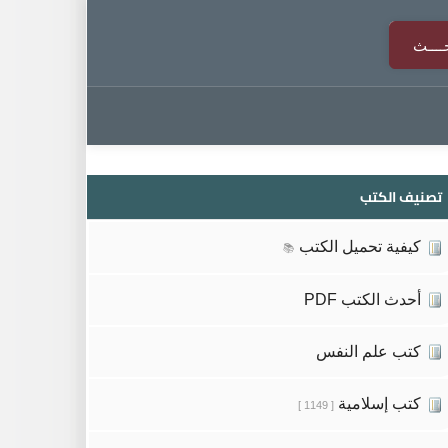
تصنيف الكتب
كيفية تحميل الكتب
📚
أحدث الكتب PDF
كتب علم النفس
كتب إسلامية
[ 1149 ]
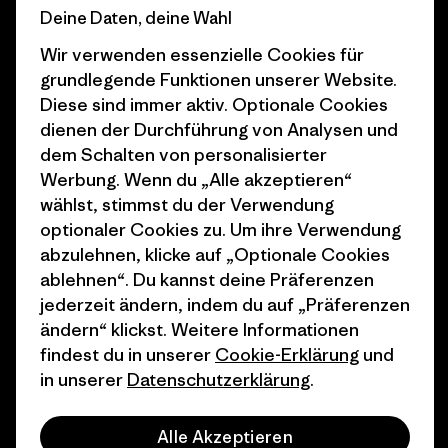
Business Unusual
Karriere
Deine Daten, deine Wahl
Klimaziele
Pressekontakt
Wir verwenden essenzielle Cookies für
grundlegende Funktionen unserer Website.
1% For The Planet
Industry program
Diese sind immer aktiv. Optionale Cookies
dienen der Durchführung von Analysen und
Wie wir finanzieren
Affiliate-Programm
dem Schalten von personalisierter
Geschenkgutscheine
Patagonia Deutschland
Werbung. Wenn du „Alle akzeptieren“
Seitenverzeichnis
wählst, stimmst du der Verwendung
Stores in deiner
optionaler Cookies zu. Um ihre Verwendung
Nähe
abzulehnen, klicke auf „Optionale Cookies
ablehnen“. Du kannst deine Präferenzen
jederzeit ändern, indem du auf „Präferenzen
ändern“ klickst. Weitere Informationen
findest du in unserer
Cookie-Erklärung
und
© 2026 Patagonia, Inc. All Rights Reserved.
in unserer
Datenschutzerklärung
.
Alle Akzeptieren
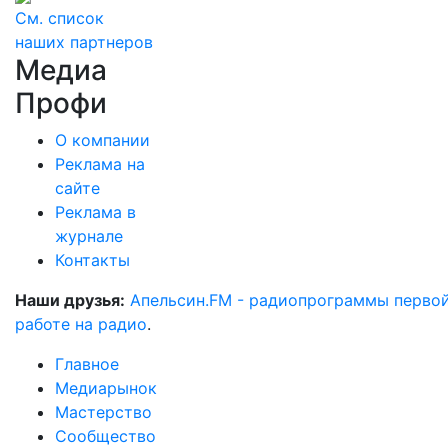
См. список
наших партнеров
Медиа
Профи
О компании
Реклама на
сайте
Реклама в
журнале
Контакты
Наши друзья:
Апельсин.FM - радиопрограммы перво
работе на радио
.
Главное
Медиарынок
Мастерство
Сообщество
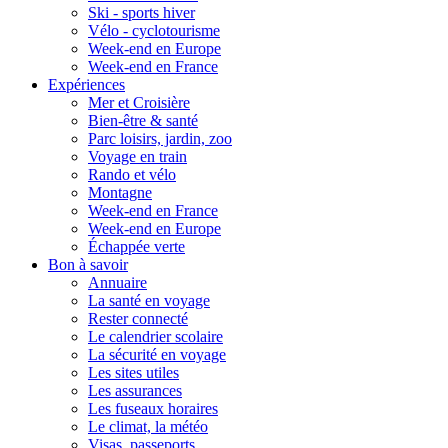
Ski - sports hiver
Vélo - cyclotourisme
Week-end en Europe
Week-end en France
Expériences
Mer et Croisière
Bien-être & santé
Parc loisirs, jardin, zoo
Voyage en train
Rando et vélo
Montagne
Week-end en France
Week-end en Europe
Échappée verte
Bon à savoir
Annuaire
La santé en voyage
Rester connecté
Le calendrier scolaire
La sécurité en voyage
Les sites utiles
Les assurances
Les fuseaux horaires
Le climat, la météo
Visas, passeports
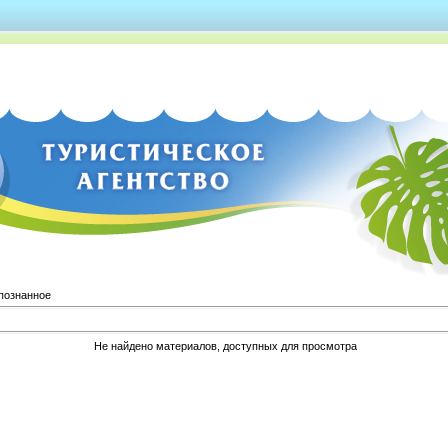
познанное
Не найдено материалов, доступных для просмотра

Work item >> Take the lines from the start of the entries through the line containing "Expériences" and set them down exactly, leaving out every picture.

Output of the task >>
تصنيف الكتب
كيفية تحميل الكتب
📚
أحدث الكتب PDF
كتب علم النفس
كتب إسلامية
[ 1149 ]
Business Unusual
Karriere
Deine Daten, deine Wahl
Klimaziele
Pressekontakt
Wir verwenden essenzielle Cookies für
grundlegende Funktionen unserer Website.
1% For The Planet
Industry program
Diese sind immer aktiv. Optionale Cookies
dienen der Durchführung von Analysen und
Wie wir finanzieren
Affiliate-Programm
dem Schalten von personalisierter
Geschenkgutscheine
Patagonia Deutschland
Werbung. Wenn du „Alle akzeptieren“
Seitenverzeichnis
wählst, stimmst du der Verwendung
Stores in deiner
optionaler Cookies zu. Um ihre Verwendung
Nähe
abzulehnen, klicke auf „Optionale Cookies
ablehnen“. Du kannst deine Präferenzen
jederzeit ändern, indem du auf „Präferenzen
ändern“ klickst. Weitere Informationen
findest du in unserer
Cookie-Erklärung
und
© 2026 Patagonia, Inc. All Rights Reserved.
in unserer
Datenschutzerklärung
.
Alle Akzeptieren
См. список
наших партнеров
Медиа
Профи
О компании
Реклама на
сайте
Реклама в
журнале
Контакты
Наши друзья:
Апельсин.FM - радиопрограммы перво
работе на радио
.
Главное
Медиарынок
Мастерство
Сообщество
Ski - sports hiver
Vélo - cyclotourisme
Week-end en Europe
Week-end en France
Expériences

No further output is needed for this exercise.